Rav Yehuda a dit que c’est ce que la michna dit : Car toutes les autres transgressions qui sont énoncées dans la Torah, qu’il s’agisse des mineures ou des majeures, qu’elles aient été commises involontairement ou qu’elles aient été commises intentionnellement, chacune a ses propres halakhot. Quant à celles qui ont été commises involontairement, dans les cas où il y avait une incertitude quant à savoir si l’acte était interdit tout court, l’expiation est effectuée que l’incertitude concernant les transgressions lui soit devenue connue avant Yom Kippour ou que l’incertitude les concernant ne lui soit pas devenue connue avant après Yom Kippour. Et voici quelles sont les mineures auxquelles la michna fait référence : Une mitzva positive ordinaire et une interdiction. Et voici quelles sont les majeures auxquelles elle fait référence : Les transgressions passibles de karet et de la peine de mort infligée par le tribunal.
הַאי עֲשֵׂה הֵיכִי דָמֵי? אִי דְּלָא עֲבַד תְּשׁוּבָה – ״זֶבַח רְשָׁעִים תּוֹעֵבָה״! אִי דַּעֲבַד תְּשׁוּבָה – כֹּל יוֹמָא נָמֵי, דְּתַנְיָא: עָבַר עַל מִצְוַת עֲשֵׂה וְעָשָׂה תְּשׁוּבָה, לָא זָז מִשָּׁם עַד שֶׁמּוֹחֲלִין לוֹ!

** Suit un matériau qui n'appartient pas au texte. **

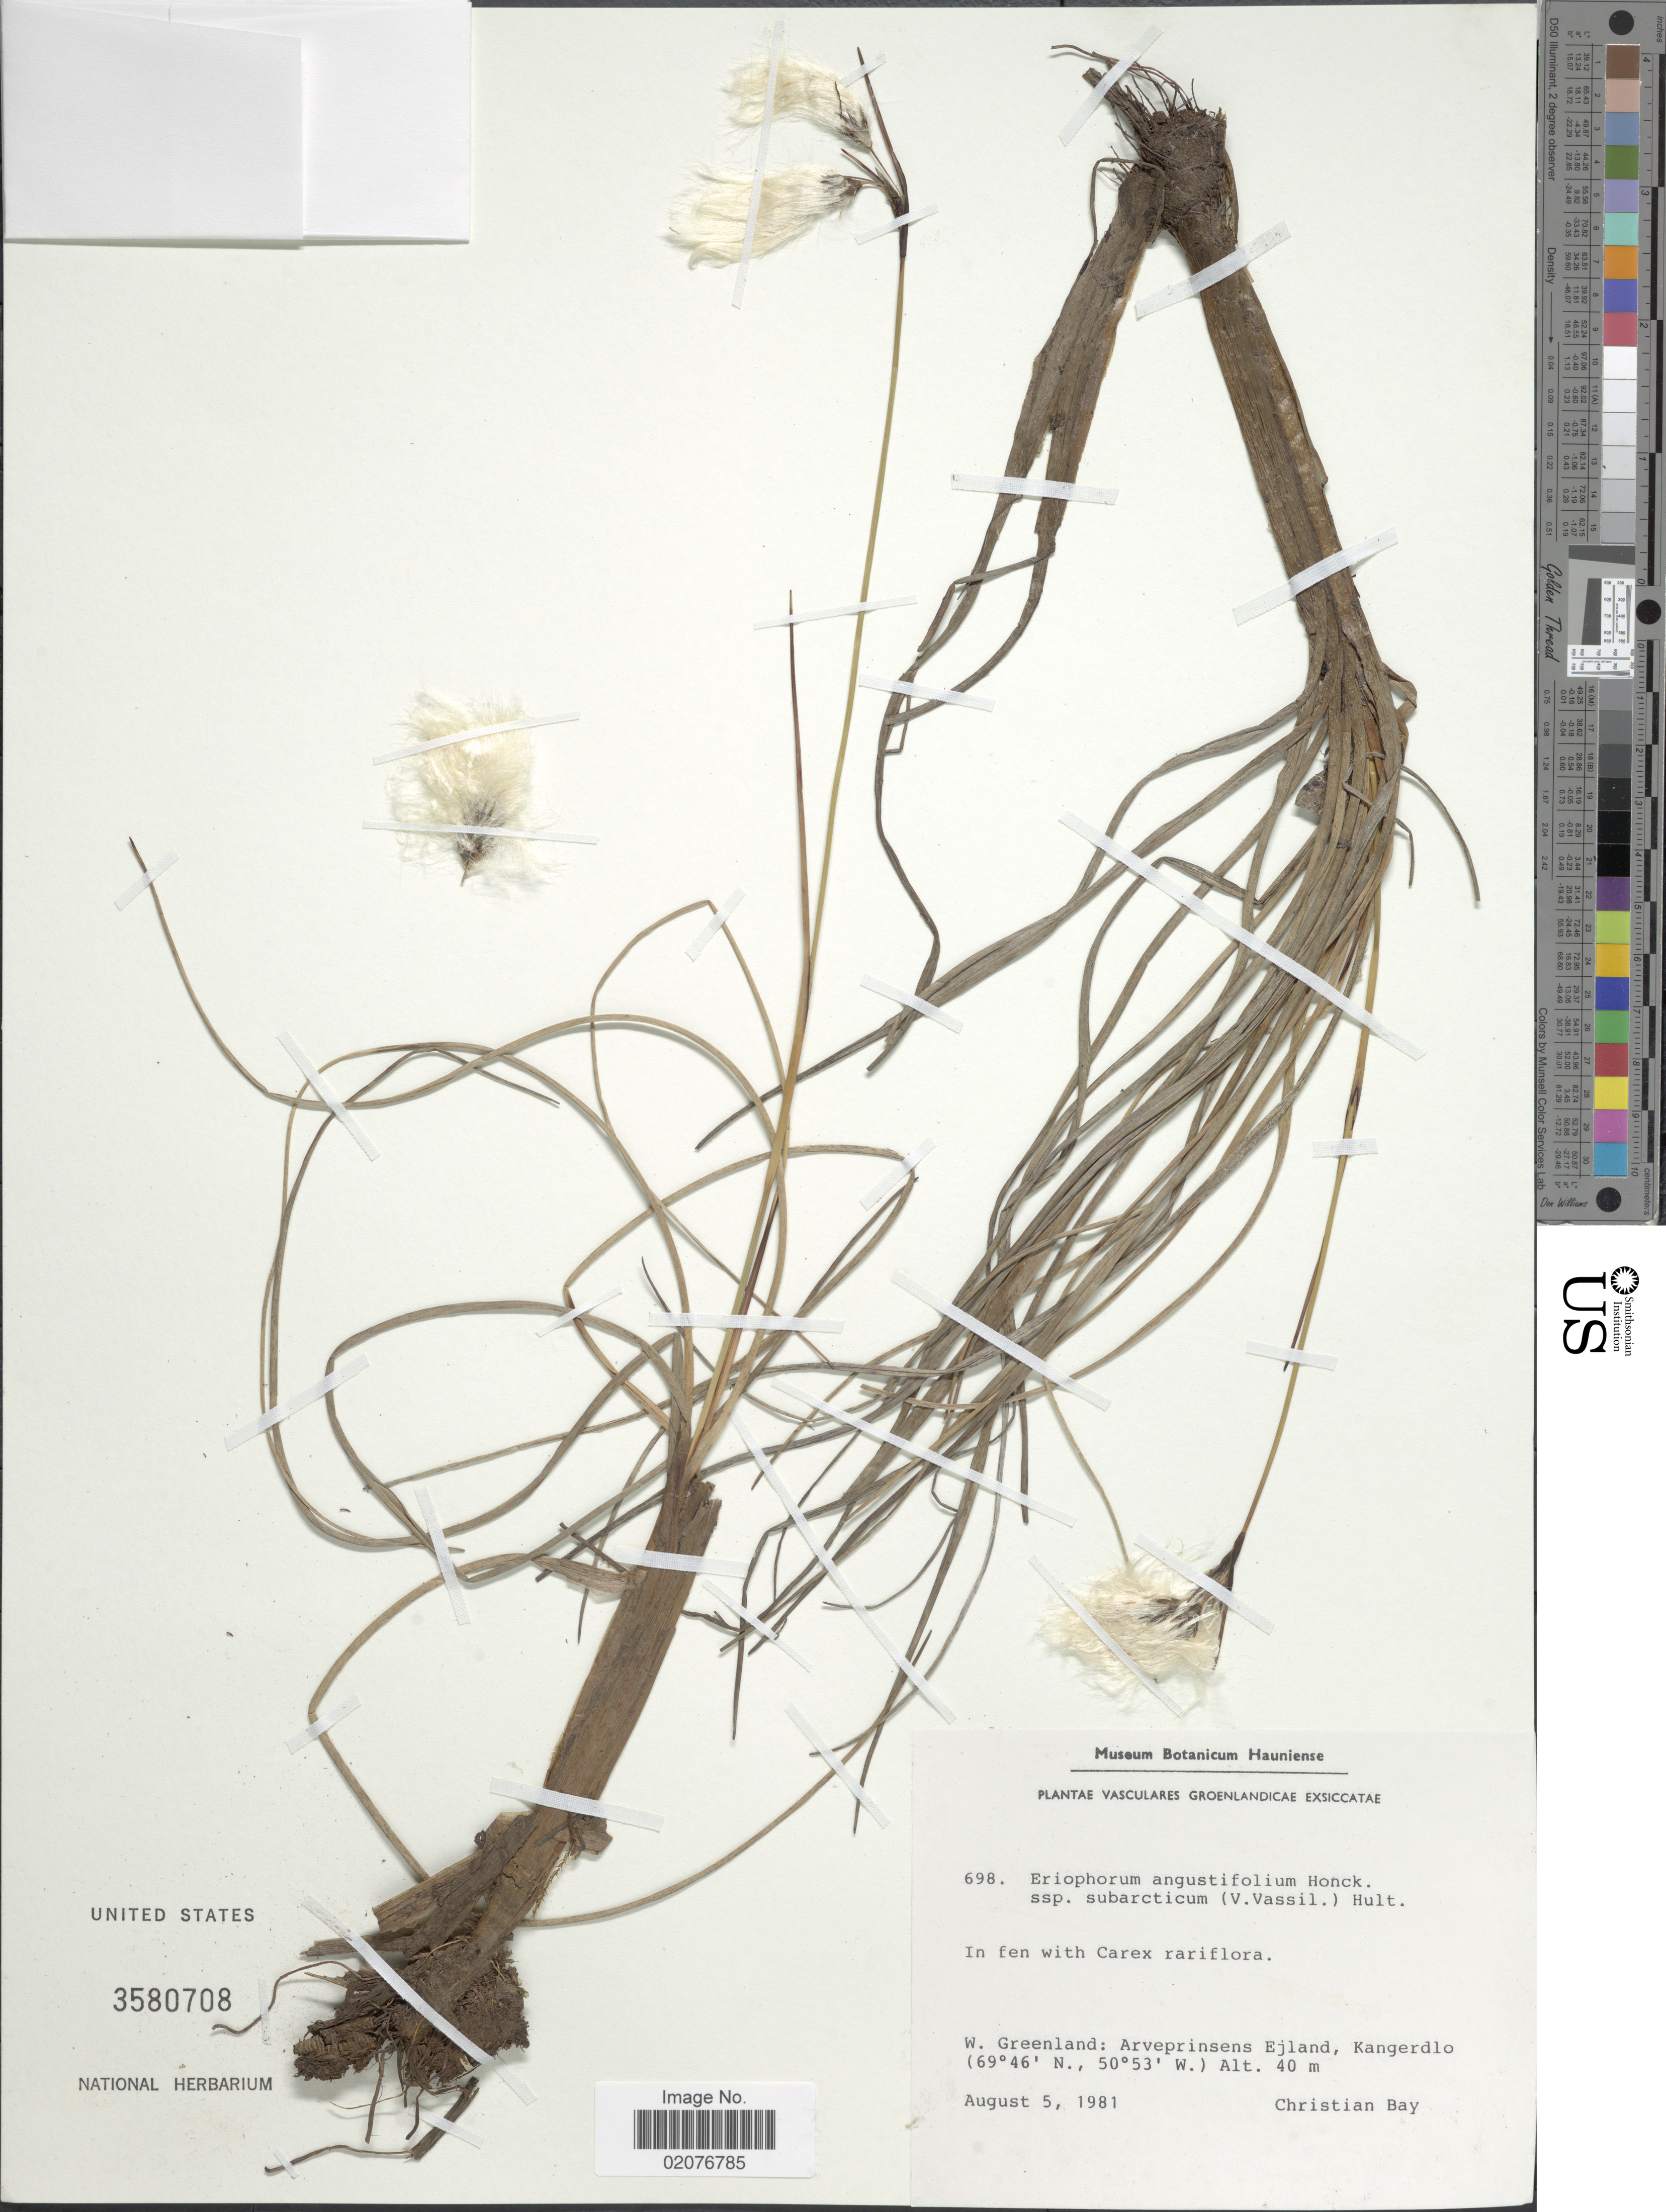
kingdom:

La Guemara demande : Quelles sont les circonstances de cette mitzva positive dans la michna ? Si c’est un cas où il ne s’est pas repenti, l’offrande ne peut pas expier pour lui, comme le dit le verset : « Le sacrifice des méchants est une abomination » (Proverbes 21:27). S’il s’est repenti, alors pourquoi la michna fait-elle référence à Yom Kippour ? Il obtiendra l’expiation n’importe quel autre jour également, comme cela est enseigné dans une baraita : Si quelqu’un a transgressé une mitzva positive et s’est repenti, il ne bouge pas de là jusqu’à ce qu’il soit pardonné.